• **Action item**:
Copies of all lines containing the string "property" are needed from the data below.

===== Given records

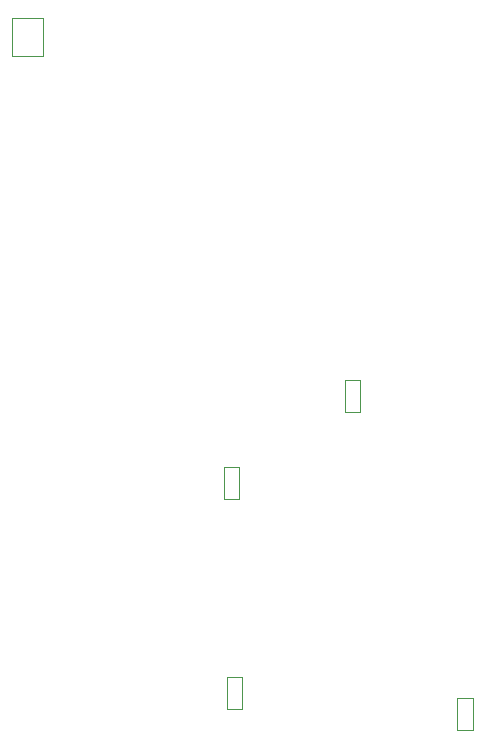
<source format=gbr>
%TF.GenerationSoftware,Altium Limited,Altium Designer,19.1.6 (110)*%
G04 Layer_Color=16711935*
%FSLAX26Y26*%
%MOIN*%
%TF.FileFunction,Other,M17-Bottom_Courtyard*%
%TF.Part,Single*%
G01*
G75*
%TA.AperFunction,NonConductor*%
%ADD109C,0.000394*%
D109*
X1412401Y3291339D02*
Y3352362D01*
Y3291339D02*
X1463583D01*
Y3397638D01*
X1412401D02*
X1463583D01*
X1412401Y3352362D02*
Y3397638D01*
X300827Y4604483D02*
X407126D01*
X300827Y4478499D02*
Y4604483D01*
Y4478499D02*
X407126D01*
Y4604483D01*
X1069882Y2347441D02*
Y2408465D01*
X1018701D02*
X1069882D01*
X1018701Y2302165D02*
Y2408465D01*
Y2302165D02*
X1069882D01*
Y2347441D01*
X1786417Y2230315D02*
Y2291339D01*
Y2230315D02*
X1837599D01*
Y2336614D01*
X1786417D02*
X1837599D01*
X1786417Y2291339D02*
Y2336614D01*
X1007874Y3000984D02*
Y3062008D01*
Y3000984D02*
X1059055D01*
Y3107284D01*
X1007874D02*
X1059055D01*
X1007874Y3062008D02*
Y3107284D01*
%TF.MD5,8b65509d9abc1159f217d5ea9567b690*%
M02*

</source>
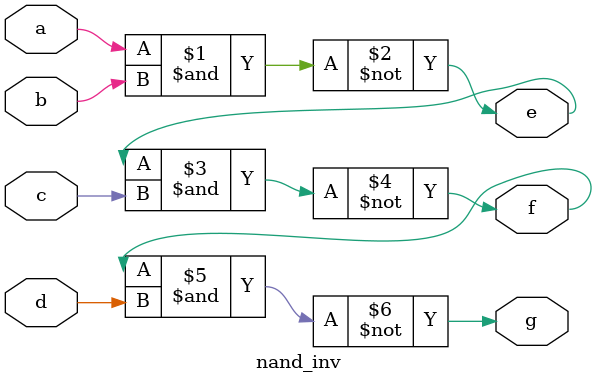
<source format=v>
`timescale 1ns / 1ps
module nand_inv(
input a, b, c, d,
output e, f, g
    );
assign e = ~(a & b);
assign f = ~(e & c);
assign g = ~(f & d);
endmodule
</source>
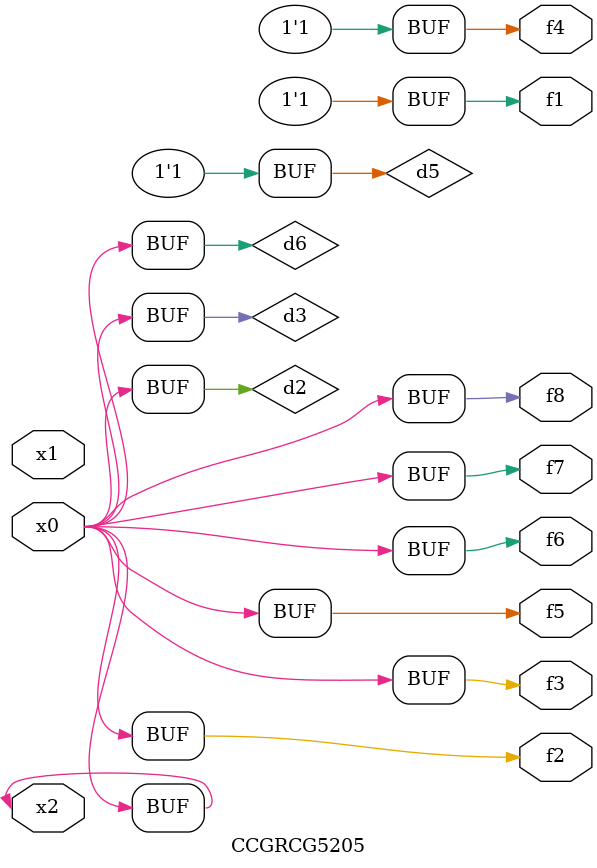
<source format=v>
module CCGRCG5205(
	input x0, x1, x2,
	output f1, f2, f3, f4, f5, f6, f7, f8
);

	wire d1, d2, d3, d4, d5, d6;

	xnor (d1, x2);
	buf (d2, x0, x2);
	and (d3, x0);
	xnor (d4, x1, x2);
	nand (d5, d1, d3);
	buf (d6, d2, d3);
	assign f1 = d5;
	assign f2 = d6;
	assign f3 = d6;
	assign f4 = d5;
	assign f5 = d6;
	assign f6 = d6;
	assign f7 = d6;
	assign f8 = d6;
endmodule

</source>
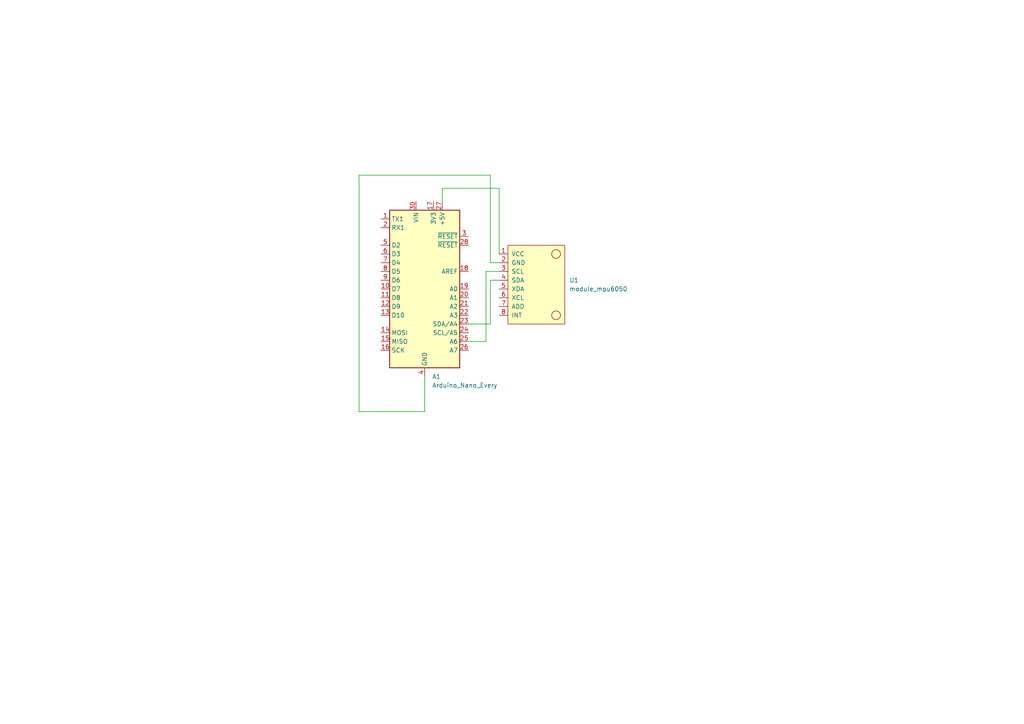
<source format=kicad_sch>
(kicad_sch
	(version 20250114)
	(generator "eeschema")
	(generator_version "9.0")
	(uuid "63511727-3da4-43bd-9e41-4c98296850a3")
	(paper "A4")
	
	(wire
		(pts
			(xy 142.24 93.98) (xy 142.24 81.28)
		)
		(stroke
			(width 0)
			(type default)
		)
		(uuid "36dece7b-192d-412f-b695-2de7177793b9")
	)
	(wire
		(pts
			(xy 104.14 50.8) (xy 142.24 50.8)
		)
		(stroke
			(width 0)
			(type default)
		)
		(uuid "4ba77cbe-3f6d-42d1-b8a0-2567bd740f96")
	)
	(wire
		(pts
			(xy 128.27 54.61) (xy 144.78 54.61)
		)
		(stroke
			(width 0)
			(type default)
		)
		(uuid "4c93a695-9523-44a9-8e0e-40de11258279")
	)
	(wire
		(pts
			(xy 135.89 93.98) (xy 142.24 93.98)
		)
		(stroke
			(width 0)
			(type default)
		)
		(uuid "4e3cd7f9-a9f8-42fc-a673-1b359620d222")
	)
	(wire
		(pts
			(xy 142.24 76.2) (xy 144.78 76.2)
		)
		(stroke
			(width 0)
			(type default)
		)
		(uuid "59688bcc-8c12-46f7-9dcb-a6852bd5cd0d")
	)
	(wire
		(pts
			(xy 123.19 119.38) (xy 104.14 119.38)
		)
		(stroke
			(width 0)
			(type default)
		)
		(uuid "5a027738-a6b1-4c30-a0b6-d7af7cd11977")
	)
	(wire
		(pts
			(xy 104.14 119.38) (xy 104.14 50.8)
		)
		(stroke
			(width 0)
			(type default)
		)
		(uuid "7e1ab319-f382-4b36-91e4-784f3175dbbd")
	)
	(wire
		(pts
			(xy 142.24 81.28) (xy 144.78 81.28)
		)
		(stroke
			(width 0)
			(type default)
		)
		(uuid "82ab09ef-39e9-43a6-870b-7b6fbc224693")
	)
	(wire
		(pts
			(xy 140.97 99.06) (xy 140.97 78.74)
		)
		(stroke
			(width 0)
			(type default)
		)
		(uuid "a088d45d-8310-4b47-b3ad-43f093ddd38d")
	)
	(wire
		(pts
			(xy 123.19 109.22) (xy 123.19 119.38)
		)
		(stroke
			(width 0)
			(type default)
		)
		(uuid "b35fd082-fd6f-408a-bc7c-0c96ac25bef5")
	)
	(wire
		(pts
			(xy 140.97 78.74) (xy 144.78 78.74)
		)
		(stroke
			(width 0)
			(type default)
		)
		(uuid "b5f17965-f1f6-4bf5-947f-d4c0cbfb24f0")
	)
	(wire
		(pts
			(xy 144.78 54.61) (xy 144.78 73.66)
		)
		(stroke
			(width 0)
			(type default)
		)
		(uuid "bd415bba-f95c-40cb-9641-097fe943c4b2")
	)
	(wire
		(pts
			(xy 135.89 99.06) (xy 140.97 99.06)
		)
		(stroke
			(width 0)
			(type default)
		)
		(uuid "ea36fbcb-e566-4e31-9771-d070acb9c0b6")
	)
	(wire
		(pts
			(xy 128.27 54.61) (xy 128.27 58.42)
		)
		(stroke
			(width 0)
			(type default)
		)
		(uuid "eee62780-128d-4a98-937c-25ad1acd16b1")
	)
	(wire
		(pts
			(xy 142.24 50.8) (xy 142.24 76.2)
		)
		(stroke
			(width 0)
			(type default)
		)
		(uuid "facc999c-3b98-4302-b097-4fd9347c9689")
	)
	(symbol
		(lib_id "MCU_Module:Arduino_Nano_Every")
		(at 123.19 83.82 0)
		(unit 1)
		(exclude_from_sim no)
		(in_bom yes)
		(on_board yes)
		(dnp no)
		(fields_autoplaced yes)
		(uuid "4ccffbe3-ddd5-4a88-acb8-bf6c77694abf")
		(property "Reference" "A1"
			(at 125.3333 109.22 0)
			(effects
				(font
					(size 1.27 1.27)
				)
				(justify left)
			)
		)
		(property "Value" "Arduino_Nano_Every"
			(at 125.3333 111.76 0)
			(effects
				(font
					(size 1.27 1.27)
				)
				(justify left)
			)
		)
		(property "Footprint" "Module:Arduino_Nano"
			(at 123.19 83.82 0)
			(effects
				(font
					(size 1.27 1.27)
					(italic yes)
				)
				(hide yes)
			)
		)
		(property "Datasheet" "https://content.arduino.cc/assets/NANOEveryV3.0_sch.pdf"
			(at 123.19 83.82 0)
			(effects
				(font
					(size 1.27 1.27)
				)
				(hide yes)
			)
		)
		(property "Description" "Arduino Nano Every"
			(at 123.19 83.82 0)
			(effects
				(font
					(size 1.27 1.27)
				)
				(hide yes)
			)
		)
		(pin "30"
			(uuid "f2461e4c-425c-4916-9ab4-c6e9f67edecf")
		)
		(pin "10"
			(uuid "bbde68de-8364-45aa-854a-7a604d5f52ab")
		)
		(pin "29"
			(uuid "b15084f5-a977-4c8c-adf2-d62534d8bd60")
		)
		(pin "16"
			(uuid "bf094642-3dd8-4b95-b2bc-1904f2f8cf4f")
		)
		(pin "24"
			(uuid "155acf9b-de61-46d1-a7e8-b54e5db79150")
		)
		(pin "23"
			(uuid "c3ea8120-71e1-4418-963b-75b9544a9d44")
		)
		(pin "12"
			(uuid "9ebd4176-a443-4ede-9602-3e9f8d25c124")
		)
		(pin "8"
			(uuid "8d2cfa42-f792-48f1-9839-a9b37a4ef866")
		)
		(pin "7"
			(uuid "70ab3305-efb1-4d64-bbc7-e868ed7d8477")
		)
		(pin "6"
			(uuid "8c59fb66-9969-4077-a7ed-6c41bd6e6930")
		)
		(pin "5"
			(uuid "f2aae247-d994-4266-ade0-39f4ebc10bf3")
		)
		(pin "2"
			(uuid "c9ea22d2-8757-4c08-b134-aa83b0dd2ff9")
		)
		(pin "11"
			(uuid "f945580b-c569-4a78-9ba7-9506cf5d31a4")
		)
		(pin "15"
			(uuid "412e701a-0d1c-429f-9395-ab71428d704e")
		)
		(pin "9"
			(uuid "7e4e4382-8e86-452f-bae2-f949dd28706c")
		)
		(pin "13"
			(uuid "4aa83b7e-2f26-448f-9697-b753ce105bce")
		)
		(pin "14"
			(uuid "de441c45-24e9-4382-884e-9dc1d8aeb0ae")
		)
		(pin "4"
			(uuid "ca9d8719-1546-4bce-b3f8-94fb2ce8b878")
		)
		(pin "20"
			(uuid "c2deb0b1-94b7-4575-9e16-c0050a55a732")
		)
		(pin "26"
			(uuid "992556b3-6122-4a94-969f-bee5ab659dad")
		)
		(pin "25"
			(uuid "d6d58314-b53a-4d0d-a932-02b811368af0")
		)
		(pin "19"
			(uuid "d93f370d-560d-4b34-ba71-587b22dbb7b2")
		)
		(pin "17"
			(uuid "d24045ca-e4f6-497b-a1b0-f2db367ae95d")
		)
		(pin "18"
			(uuid "044b07a8-db0d-4afe-981d-fba3c76e03df")
		)
		(pin "28"
			(uuid "3f4e23da-dcb7-4b4c-8063-2675786f8614")
		)
		(pin "3"
			(uuid "d16d76d3-9325-4294-b84f-3ebe008d6383")
		)
		(pin "27"
			(uuid "ed9879cf-81f3-4cd3-965f-05c077e1c2d4")
		)
		(pin "21"
			(uuid "a776cad2-6249-4998-8f55-24e68433e4d1")
		)
		(pin "22"
			(uuid "c18a6056-50fd-435f-9d8a-d871eac27b69")
		)
		(pin "1"
			(uuid "8b5e5ee5-1181-4601-b9b6-df53f4fab007")
		)
		(instances
			(project ""
				(path "/63511727-3da4-43bd-9e41-4c98296850a3"
					(reference "A1")
					(unit 1)
				)
			)
		)
	)
	(symbol
		(lib_id "usini_sensors:module_mpu6050")
		(at 144.78 91.44 0)
		(unit 1)
		(exclude_from_sim no)
		(in_bom yes)
		(on_board yes)
		(dnp no)
		(fields_autoplaced yes)
		(uuid "ddbafdda-b0c2-4e99-820a-e09f1e5291fc")
		(property "Reference" "U1"
			(at 165.1 81.2799 0)
			(effects
				(font
					(size 1.27 1.27)
				)
				(justify left)
			)
		)
		(property "Value" "module_mpu6050"
			(at 165.1 83.8199 0)
			(effects
				(font
					(size 1.27 1.27)
				)
				(justify left)
			)
		)
		(property "Footprint" "usini_sensors:module_mpu6050"
			(at 156.21 97.79 0)
			(effects
				(font
					(size 1.27 1.27)
				)
				(hide yes)
			)
		)
		(property "Datasheet" ""
			(at 144.78 85.09 0)
			(effects
				(font
					(size 1.27 1.27)
				)
				(hide yes)
			)
		)
		(property "Description" ""
			(at 144.78 91.44 0)
			(effects
				(font
					(size 1.27 1.27)
				)
				(hide yes)
			)
		)
		(pin "4"
			(uuid "f7123d59-da0a-4538-b718-0af55f2d8ce4")
		)
		(pin "6"
			(uuid "c86cf96f-95fc-4832-97e2-c9ed7888f23a")
		)
		(pin "7"
			(uuid "b0bb744a-a6d8-41de-ad18-96fffee14ec4")
		)
		(pin "1"
			(uuid "bb9950d6-f868-4759-9bbf-16b042516ea7")
		)
		(pin "2"
			(uuid "6d9b4d18-3f84-4b03-977f-531aa7eb47d4")
		)
		(pin "3"
			(uuid "a812e57d-3224-402d-835b-88e5395d89ed")
		)
		(pin "5"
			(uuid "b3d1435f-ac8a-434e-95f7-8381ce31d382")
		)
		(pin "8"
			(uuid "3ed2c888-0d0d-4460-a707-05c9d253e59d")
		)
		(instances
			(project ""
				(path "/63511727-3da4-43bd-9e41-4c98296850a3"
					(reference "U1")
					(unit 1)
				)
			)
		)
	)
	(sheet_instances
		(path "/"
			(page "1")
		)
	)
	(embedded_fonts no)
)

</source>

==========

• **Exercise result**:
		(property "Reference" "A1"
		(property "Value" "Arduino_Nano_Every"
		(property "Footprint" "Module:Arduino_Nano"
		(property "Datasheet" "https://content.arduino.cc/assets/NANOEveryV3.0_sch.pdf"
		(property "Description" "Arduino Nano Every"
		(property "Reference" "U1"
		(property "Value" "module_mpu6050"
		(property "Footprint" "usini_sensors:module_mpu6050"
		(property "Datasheet" ""
		(property "Description" ""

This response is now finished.